_What the task requires_
Return the passage of the markets report below that lies between "In Asia, Hong" and "dollar, buying $1.14.", inclusive, copied word for word.

_Given text_
--------------------------------------------------
US Treasuries also traded more calmly on Wednesday, with the yield on the 10-year note down 0.02 percentage points to 1.93 per cent, still close to its highest level since late 2019.
The Federal Reserve has signalled its willingness to raise interest rates after pulling them to historic lows in March 2020, while data out on Thursday are expected to show US consumer prices climbed to 7.3 per cent in the year to January, a four-decade high.
Wall Street’s S&P 500 share index closed 0.8 per cent higher on Tuesday as bank shares that benefit from higher interest rates rose. Futures markets suggested that the S&P would add a further 0.3 per cent at the New York opening bell. The gauge remains more than 5 per cent lower for the year.
In Asia, Hong Kong stocks gained, boosted by rising aluminium prices and a rebound for tech companies.
The Hang Seng index climbed 1.9 per cent while its tech sub-index, which often swings on regulatory pressures on Chinese internet groups, rose 3.6 per cent.
Materials companies benefited from the surging price of aluminium, which has been pushed to its highest level since the global financial crisis by tight supply, strong demand and escalating tensions in Ukraine.
In currencies, the dollar index was steady ahead of Thursday’s CPI data. The euro was flat against the dollar, buying $1.14.
Brent crude, the international oil benchmark, dipped 0.3 per cent to $90.49 a barrel, under pressure from the prospect of the US lifting sanctions against Iran.
--------------------------------------------------
_Exercise data_
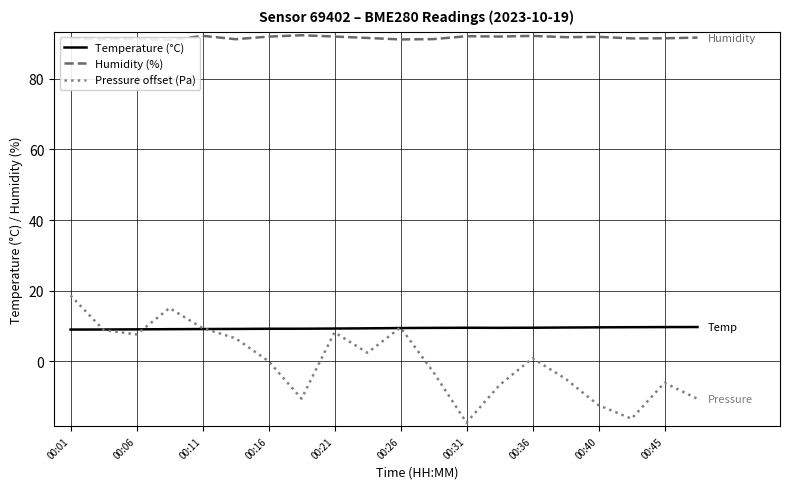

Does the chart display data point markers on the line(s)?

No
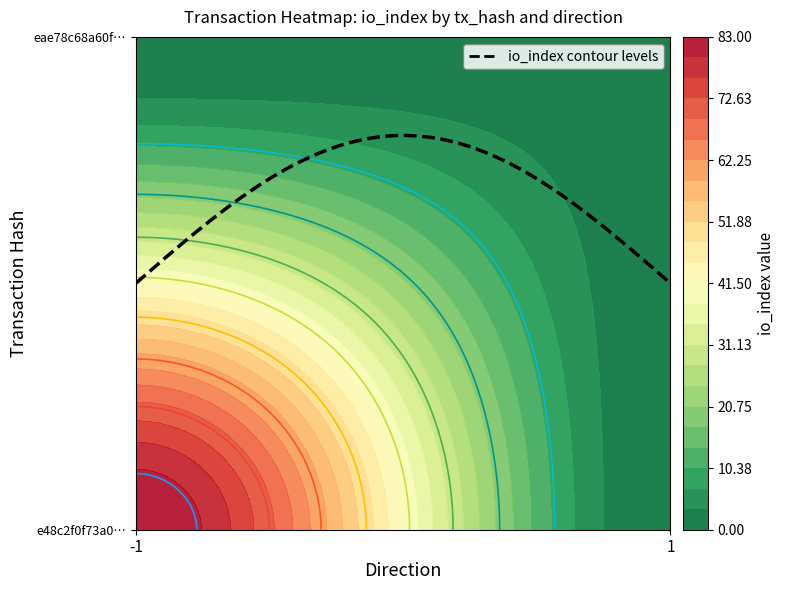

What is the average value of the e48c2f0f73a0a6c96404679d8e043cdde90a31c series?

41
--------------------------------------------------
_Answer space_
In Asia, Hong Kong stocks gained, boosted by rising aluminium prices and a rebound for tech companies.
The Hang Seng index climbed 1.9 per cent while its tech sub-index, which often swings on regulatory pressures on Chinese internet groups, rose 3.6 per cent.
Materials companies benefited from the surging price of aluminium, which has been pushed to its highest level since the global financial crisis by tight supply, strong demand and escalating tensions in Ukraine.
In currencies, the dollar index was steady ahead of Thursday’s CPI data. The euro was flat against the dollar, buying $1.14.